SELECTED EXTRACT:
━━━━━━━━━━━━━━━━━━━━━━━━━━━━━━

LinuxLists.cc - 2.6.22-rc2: known regressions with patches

2007-05-24 14:05:44

Subject: 2.6.22-rc2: known regressions with patches

Hi all,

Here is a list of some known regressions in 2.6.22-rc2
with patches available.

Feel free to add new regressions/remove fixed etc.
http://kernelnewbies.org/known_regressions

Block devices

Subject : loop devices limited to one single device
References : http://lkml.org/lkml/2007/5/16/229
Submitter : Uwe Bugla <[email protected]>
Handled-By : Ken Chen <[email protected]>
Patch : http://lkml.org/lkml/2007/5/21/483
Status : patch available

File systems

Subject : 2.6.21-git10/11: files getting truncated on xfs
References : http://lkml.org/lkml/2007/5/9/410
Submitter : Jeremy Fitzhardinge <[email protected]>
Handled-By : David Chinner <[email protected]>
Patch : http://lkml.org/lkml/2007/5/12/93
Status : patch available

Memory management

Subject : bug in i386 MTRR initialization
References : http://lkml.org/lkml/2007/5/19/93
Submitter : Andrea Righi <[email protected]>
Status : patch available

SATA/PATA

Subject : pata_via appears to incorrectly detects 40-pin cable
References : http://lkml.org/lkml/2007/5/17/273
http://bugzilla.kernel.org/show_bug.cgi?id=8142
Submitter : Francis Russell <[email protected]>
Status : Not really a regression. Alan seems to have a general fix.
(Tejun Heo)

Subject : libata reset-seq merge broke sata_sil on sh
References : http://lkml.org/lkml/2007/5/10/63
Submitter : Paul Mundt <[email protected]>
Handled-By : Tejun Heo <[email protected]>
Caused-By : commit 4750def52cb2c21732dda9aa1d43a07db37b0186
Patch : http://lkml.org/lkml/2007/5/19/161
Status : patch available

x86-64

Subject : BUG: at mm/slab.c:777 __find_general_cachep()
References : http://lkml.org/lkml/2007/5/18/17
Submitter : Jeff Garzik <[email protected]>
Handled-By : Ben Collins <[email protected]>
Patch : http://lkml.org/lkml/2007/5/18/19
Status : patch available

Regards,
Michal

--
"Najbardziej brakowa?o mi twojego milczenia."
-- Andrzej Sapkowski "Co? wi?cej"

2007-05-24 15:08:33

by Alan

[permalink] [raw]

Subject: Re: 2.6.22-rc2: known regressions with patches

> Subject : pata_via appears to incorrectly detects 40-pin cable
> References : http://lkml.org/lkml/2007/5/17/273
> http://bugzilla.kernel.org/show_bug.cgi?id=8142
> Submitter : Francis Russell <[email protected]>
> Status : Not really a regression. Alan seems to have a general fix.

━━━━━━━━━━━━━━━━━━━━━━━━━━━━━━

WHAT YOU NEED TO DO: Translate this sentence from the regressions post into German: "Here is a list of some known regressions in 2.6.22-rc2 with patches available."

Data records
━━━━━━━━━━━━━━━━━━━━━━━━━━━━━━

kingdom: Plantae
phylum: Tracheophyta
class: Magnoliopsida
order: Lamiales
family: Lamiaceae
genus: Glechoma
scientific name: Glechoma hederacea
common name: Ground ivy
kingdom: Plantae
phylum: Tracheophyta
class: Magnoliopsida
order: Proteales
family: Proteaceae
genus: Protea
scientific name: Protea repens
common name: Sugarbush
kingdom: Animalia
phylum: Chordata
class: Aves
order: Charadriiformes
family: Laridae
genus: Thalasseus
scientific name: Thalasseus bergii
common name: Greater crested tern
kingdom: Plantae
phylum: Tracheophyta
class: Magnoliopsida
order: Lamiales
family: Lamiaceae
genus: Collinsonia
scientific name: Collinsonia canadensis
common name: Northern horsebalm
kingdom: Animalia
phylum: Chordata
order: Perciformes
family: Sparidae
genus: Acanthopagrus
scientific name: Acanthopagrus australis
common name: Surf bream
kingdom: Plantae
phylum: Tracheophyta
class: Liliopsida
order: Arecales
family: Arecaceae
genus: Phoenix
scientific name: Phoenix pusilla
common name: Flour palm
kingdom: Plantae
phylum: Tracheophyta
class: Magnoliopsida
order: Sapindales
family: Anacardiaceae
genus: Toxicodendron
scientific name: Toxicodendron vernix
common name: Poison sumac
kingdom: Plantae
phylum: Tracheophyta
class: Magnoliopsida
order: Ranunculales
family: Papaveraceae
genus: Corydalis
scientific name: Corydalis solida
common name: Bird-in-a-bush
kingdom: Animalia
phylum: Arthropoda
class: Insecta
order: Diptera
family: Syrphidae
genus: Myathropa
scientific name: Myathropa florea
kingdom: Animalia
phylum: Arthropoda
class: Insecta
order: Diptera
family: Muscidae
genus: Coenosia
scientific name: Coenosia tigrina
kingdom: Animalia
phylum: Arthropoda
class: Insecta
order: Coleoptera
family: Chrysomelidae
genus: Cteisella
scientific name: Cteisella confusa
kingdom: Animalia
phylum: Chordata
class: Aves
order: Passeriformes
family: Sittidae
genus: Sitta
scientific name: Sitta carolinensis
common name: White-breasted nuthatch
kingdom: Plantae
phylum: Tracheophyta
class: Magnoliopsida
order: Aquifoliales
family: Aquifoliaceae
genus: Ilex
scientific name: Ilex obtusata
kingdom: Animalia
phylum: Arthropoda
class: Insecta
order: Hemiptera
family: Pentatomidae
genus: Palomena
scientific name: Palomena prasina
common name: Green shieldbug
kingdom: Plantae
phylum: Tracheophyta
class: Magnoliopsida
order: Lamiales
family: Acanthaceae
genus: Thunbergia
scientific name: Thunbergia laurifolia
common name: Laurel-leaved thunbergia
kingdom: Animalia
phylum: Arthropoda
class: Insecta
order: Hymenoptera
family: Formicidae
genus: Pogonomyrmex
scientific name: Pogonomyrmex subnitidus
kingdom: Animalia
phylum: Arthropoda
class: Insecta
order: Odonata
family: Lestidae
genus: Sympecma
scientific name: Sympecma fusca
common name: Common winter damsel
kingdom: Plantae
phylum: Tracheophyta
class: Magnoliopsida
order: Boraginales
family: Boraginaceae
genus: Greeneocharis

━━━━━━━━━━━━━━━━━━━━━━━━━━━━━━

RESPONSE TO THIS TASK: Hier ist eine Liste einiger bekannter Regressionen in 2.6.22-rc2, für die Patches verfügbar sind.